◆ Document section
────────

Tracy Morgan stopped by the club.
I said, “Want to go on up?”
He said, “I got nothing. I got nothing… Ahh, whatever. I’ll go up. I’M TRACY MORGAN!”
He went up for 20 minutes just spewing jokes nonstop. Everyone was laughing.
He had this raw energy. He was shouting and laughing. And making faces. It was like there was no filter between his brain and the audience.
“Your parents had sex and your parents had sex and your parents had sex… We’re all here because your dad put his…”
And so on.
Just the way he said it. BOOM!
He said to me afterwards in the bar, “Just say what’s on your mind. You got troubles? Talk about it. That’s what they want to hear.”
Then he started making a lot of jokes about sex. Everyone around him was laughing while he simulated screwing his chair.
The only way to get better is to constantly experiment.
Not the 10,000-hour rule. I now think that’s BS.
The 10,000-experiment rule!
I performed immediately after Tracy Morgan came on the stage.
It was scary. The audience was wound up. We just saw Tracy Morgan!
I was scared. “What am I going to do?” I said to someone. There’s never any answer to that but I always ask it.
I took the microphone from Tracy. People started to get quiet.
If I had this choice: perform BEFORE or perform AFTER, I would only choose AFTER.
I have to choose AFTER.
Else, I fall into the 10,000-hour trap.
Stay in your comfort zone for 10,000 hours and you might get good.
An experiment means: Try something that everyone else is afraid to try. Try to learn what happens on the other side of “You CAN’T/shouldn’t do that!”
Then you are the only person on the other side of Can’t. That is success.
Each experiment let’s you skip part of the 10,000 hours.
I know this because I’ve done it. You can fail on 10,000 experiments but then suddenly you’re Thomas Edison.
That’s why years of invisible work seem like overnight successes.
I used to cry after failing. Sometimes I still do. It’s so painful. I always feel like giving up. But maybe the one thing I learned is to keep the experiments small. Tomorrow is always another day. A new experiment. @jaltucher (Click to Tweet!)
With comedy, I’ve performed right after many great comedians:
Bill Burr, TJ Miller, Judah Friedlander, many, many more. And now Tracy Morgan.
I had to go to the bathroom really badly.
I felt like I was going to shit my pants. I was thinking of making a joke about that but wasn’t sure. What if it was dumb?
I looked it up on Google trends. The phrase “I shit my pants” is popular in Pennsylvania. Why?
And the most commonly searched phrase right after “I shit my pants” is “I hate myself.”
That seems funny but I had no punchline for it. It’s a funny premise. Also, apparently nobody in Oregon shits their pants. I don’t know why.
Why are so many people unhappy?
When you go on stage the lights are bright so it’s hard to see the audience. Which makes it harder to connect with them. You have to look them in the eyes.
That was another hard experiment for me. I don’t like to look at people in the eyes.

────────

◆ Available data
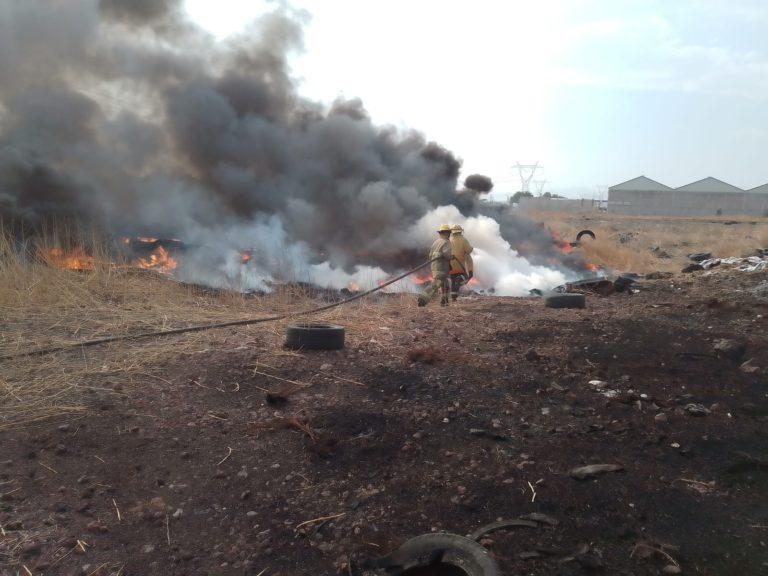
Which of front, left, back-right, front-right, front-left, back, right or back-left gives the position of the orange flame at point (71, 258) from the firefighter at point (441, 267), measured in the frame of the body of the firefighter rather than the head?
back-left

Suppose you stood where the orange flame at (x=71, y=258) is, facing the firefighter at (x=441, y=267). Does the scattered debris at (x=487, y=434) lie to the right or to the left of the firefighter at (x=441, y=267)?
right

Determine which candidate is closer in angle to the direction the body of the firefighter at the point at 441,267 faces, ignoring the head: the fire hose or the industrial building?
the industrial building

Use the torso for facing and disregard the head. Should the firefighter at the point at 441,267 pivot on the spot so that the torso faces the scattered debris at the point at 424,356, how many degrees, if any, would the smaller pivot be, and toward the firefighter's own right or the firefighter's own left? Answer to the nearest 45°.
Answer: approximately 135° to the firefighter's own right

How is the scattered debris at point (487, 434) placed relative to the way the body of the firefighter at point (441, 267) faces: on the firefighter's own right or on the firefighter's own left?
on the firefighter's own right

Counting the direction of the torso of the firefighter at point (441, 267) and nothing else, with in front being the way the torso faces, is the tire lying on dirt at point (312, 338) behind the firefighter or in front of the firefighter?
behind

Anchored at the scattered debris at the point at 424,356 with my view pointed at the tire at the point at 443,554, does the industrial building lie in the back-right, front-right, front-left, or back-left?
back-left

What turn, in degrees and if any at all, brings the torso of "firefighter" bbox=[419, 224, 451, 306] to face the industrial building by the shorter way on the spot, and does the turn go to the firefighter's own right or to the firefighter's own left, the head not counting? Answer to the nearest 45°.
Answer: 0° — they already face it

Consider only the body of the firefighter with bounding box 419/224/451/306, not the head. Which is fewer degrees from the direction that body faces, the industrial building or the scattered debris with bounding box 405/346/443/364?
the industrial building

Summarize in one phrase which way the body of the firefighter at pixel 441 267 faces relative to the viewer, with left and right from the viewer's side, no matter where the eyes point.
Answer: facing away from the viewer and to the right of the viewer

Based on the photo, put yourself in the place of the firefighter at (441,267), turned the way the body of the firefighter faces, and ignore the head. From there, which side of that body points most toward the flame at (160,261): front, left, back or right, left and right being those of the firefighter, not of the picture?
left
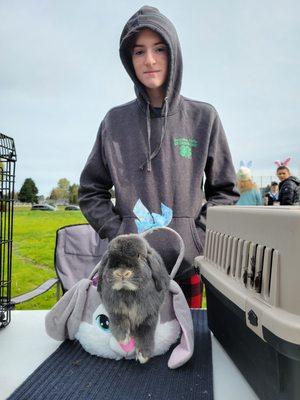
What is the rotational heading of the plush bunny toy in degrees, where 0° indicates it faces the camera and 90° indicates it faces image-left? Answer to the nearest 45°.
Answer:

────────

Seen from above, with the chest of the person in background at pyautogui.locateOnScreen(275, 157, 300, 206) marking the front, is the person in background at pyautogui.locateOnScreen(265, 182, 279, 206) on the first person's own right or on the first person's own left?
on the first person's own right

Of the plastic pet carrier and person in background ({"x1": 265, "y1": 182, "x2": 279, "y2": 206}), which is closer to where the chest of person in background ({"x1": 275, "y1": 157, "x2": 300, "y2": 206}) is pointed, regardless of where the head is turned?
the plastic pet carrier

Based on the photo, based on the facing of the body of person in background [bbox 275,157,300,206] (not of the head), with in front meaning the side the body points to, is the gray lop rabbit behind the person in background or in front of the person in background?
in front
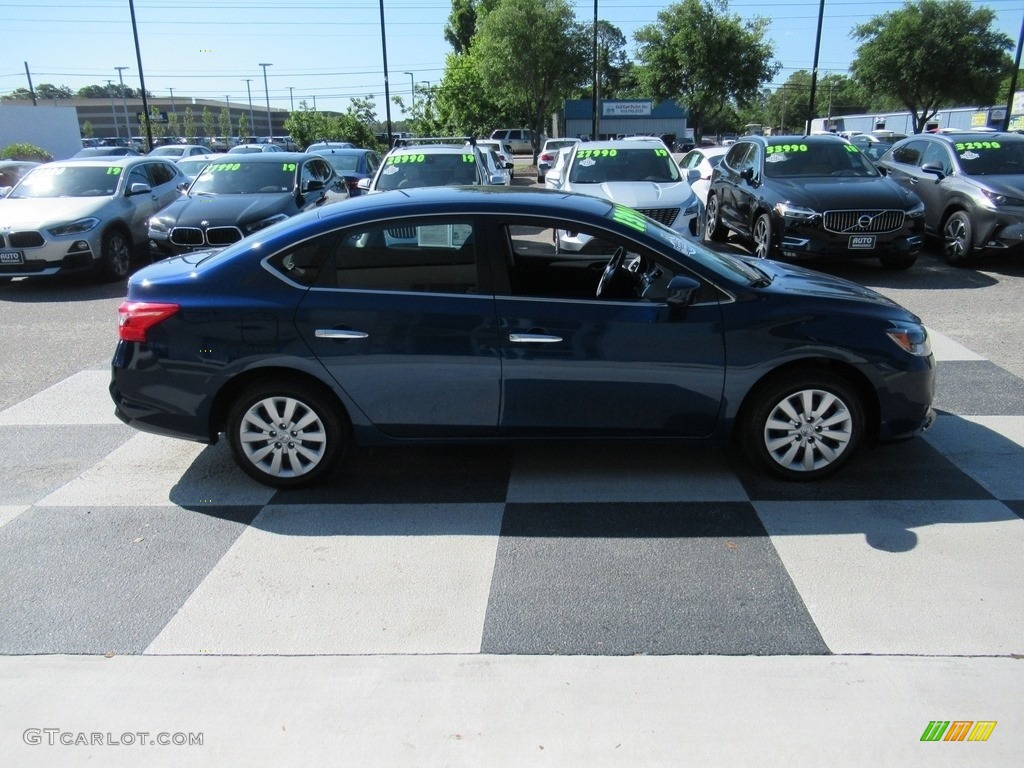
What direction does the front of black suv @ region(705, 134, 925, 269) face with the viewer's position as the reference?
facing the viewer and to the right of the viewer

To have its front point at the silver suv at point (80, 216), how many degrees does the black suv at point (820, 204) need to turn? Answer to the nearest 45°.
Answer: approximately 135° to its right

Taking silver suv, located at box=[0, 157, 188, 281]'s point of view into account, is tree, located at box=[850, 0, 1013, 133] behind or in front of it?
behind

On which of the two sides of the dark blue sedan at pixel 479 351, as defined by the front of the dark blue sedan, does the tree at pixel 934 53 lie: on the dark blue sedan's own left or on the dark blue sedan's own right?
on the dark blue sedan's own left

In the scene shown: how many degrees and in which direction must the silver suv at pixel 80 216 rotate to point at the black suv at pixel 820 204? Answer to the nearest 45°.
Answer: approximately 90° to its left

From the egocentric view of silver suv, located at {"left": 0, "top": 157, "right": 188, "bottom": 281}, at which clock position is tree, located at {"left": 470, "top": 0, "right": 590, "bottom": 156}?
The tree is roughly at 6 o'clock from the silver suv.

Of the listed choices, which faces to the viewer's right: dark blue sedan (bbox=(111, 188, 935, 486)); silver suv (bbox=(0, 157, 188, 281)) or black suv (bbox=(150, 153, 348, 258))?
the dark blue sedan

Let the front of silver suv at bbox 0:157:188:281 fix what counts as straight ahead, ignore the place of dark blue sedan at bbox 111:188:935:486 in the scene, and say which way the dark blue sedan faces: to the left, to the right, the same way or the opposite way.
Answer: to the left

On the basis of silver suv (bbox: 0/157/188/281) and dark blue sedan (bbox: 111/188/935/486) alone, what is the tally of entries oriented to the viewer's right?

────────

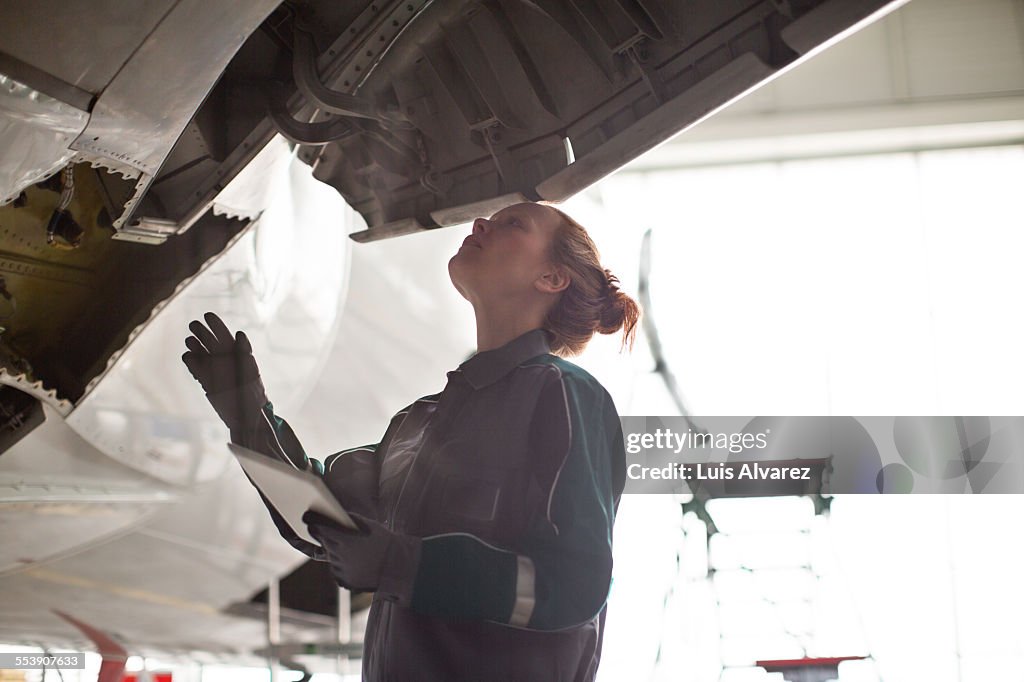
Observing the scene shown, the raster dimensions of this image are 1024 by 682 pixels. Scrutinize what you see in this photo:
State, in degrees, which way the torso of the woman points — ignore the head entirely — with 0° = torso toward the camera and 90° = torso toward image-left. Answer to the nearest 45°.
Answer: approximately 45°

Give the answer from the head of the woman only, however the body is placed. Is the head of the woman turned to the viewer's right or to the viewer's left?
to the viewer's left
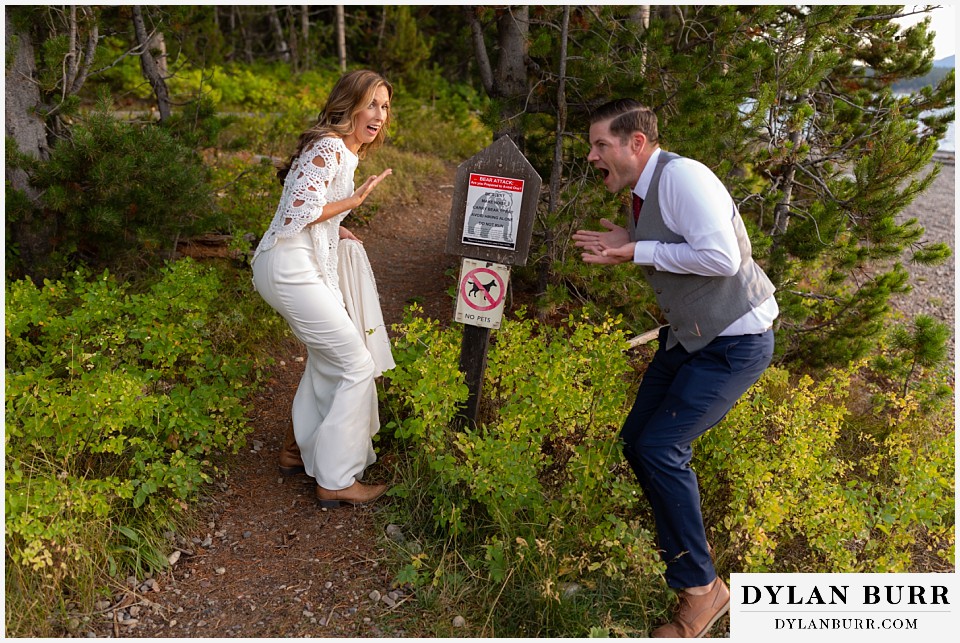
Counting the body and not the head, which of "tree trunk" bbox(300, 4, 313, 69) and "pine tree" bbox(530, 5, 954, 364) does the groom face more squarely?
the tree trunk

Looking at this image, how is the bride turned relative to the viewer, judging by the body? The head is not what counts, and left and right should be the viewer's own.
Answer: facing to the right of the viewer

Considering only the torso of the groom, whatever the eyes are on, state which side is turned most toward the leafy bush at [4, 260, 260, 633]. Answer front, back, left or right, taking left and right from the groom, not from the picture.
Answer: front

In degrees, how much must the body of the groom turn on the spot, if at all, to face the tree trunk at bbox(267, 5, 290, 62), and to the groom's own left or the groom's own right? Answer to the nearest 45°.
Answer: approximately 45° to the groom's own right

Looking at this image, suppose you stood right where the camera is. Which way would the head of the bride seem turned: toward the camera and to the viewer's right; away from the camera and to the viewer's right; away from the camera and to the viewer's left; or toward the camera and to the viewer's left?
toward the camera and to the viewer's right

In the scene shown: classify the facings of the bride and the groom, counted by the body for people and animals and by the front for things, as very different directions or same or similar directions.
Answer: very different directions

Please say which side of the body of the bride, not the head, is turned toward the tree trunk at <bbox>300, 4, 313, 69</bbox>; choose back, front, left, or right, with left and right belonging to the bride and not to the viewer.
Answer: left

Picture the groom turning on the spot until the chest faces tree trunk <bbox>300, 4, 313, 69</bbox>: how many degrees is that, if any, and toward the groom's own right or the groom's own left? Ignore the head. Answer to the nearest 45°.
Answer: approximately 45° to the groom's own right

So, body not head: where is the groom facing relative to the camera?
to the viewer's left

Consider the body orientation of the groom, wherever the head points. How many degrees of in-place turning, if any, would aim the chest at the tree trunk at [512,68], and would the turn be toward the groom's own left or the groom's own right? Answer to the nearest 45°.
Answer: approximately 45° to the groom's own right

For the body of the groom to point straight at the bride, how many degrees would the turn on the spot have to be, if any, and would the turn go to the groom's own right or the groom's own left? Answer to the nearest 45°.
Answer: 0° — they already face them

────────

◆ Using the information
1. Rewrite the comedy essay from "That seems funny" up to and including "people in the eyes.", changing "Oregon" to "Ohio".
2. Which comedians does the comedy essay name as ones the writer has performed right after?
3. Carry on with the comedy essay from its last sentence.
The listing was drawn from a different source than the comedy essay.

◆ Answers for each item
1.
That seems funny but I had no punchline for it. It’s a funny premise. Also, apparently nobody in Ohio shits their pants. I don’t know why.
Why are so many people unhappy?
When you go on stage the lights are bright so it’s hard to see the audience. Which makes it harder to connect with them. You have to look them in the eyes.
That was another hard experiment for me. I don’t like to look at people in the eyes.

2. Bill Burr, TJ Miller, Judah Friedlander, Tracy Morgan

3.
Here’s an experiment I did the other day:
I took “50 Shades of Grey” and replaced every single word with a synonym .
For instance, “She hurried from her tests” became “Jackie rushed after her exams.”
I used Fiverr to get a cover, uploaded the book to Amazon, and hit “Publish.” It’s a published book now.
More on that experiment later.
With standup comedy there are many ways to experiment:
- Perform after someone really good. The audience starts off not liking you. Win them over.
- Do the “check spot” — the spot when the checks are being handed out and everyone is talking. You get really good at learning how to dominate a distracted audience.
- Host. Which means you do six mini-sets. You get really good at reading the energy of a room and bringing it back up.
- Go up first. Because the crowd is not fully warmed up yet. Children laugh 300 times a day. Adults laugh only five times a day. If they are not warmed up, they still don’t remember how to laugh.
- Go up last. Because the crowd is tired and drunk.
- Do 100% crowd work. Because you have to be really sharp and in the moment. “You’re from Buffalo and you install floors?” And then you have to make a joke out of that. 100 times in a row.
- Do 20% new material every set. Most comedians never do new material and do the same jokes for years.
- Act out the joke. Voices are funny.
- Make jokes that will make them hate you. Practice dealing with either silence or hecklers. Silence is the cruel beast of standup comedy.
- Tell a true five-minute story about your life. Because it forces you to find, in real time, the funny in your story.
This is proof that DOING is better than THINKING. You can only work out those jokes with 100 strange eyes staring at you and doubting you.
And other ways. I don’t know. I am the student. I am just doing experiments.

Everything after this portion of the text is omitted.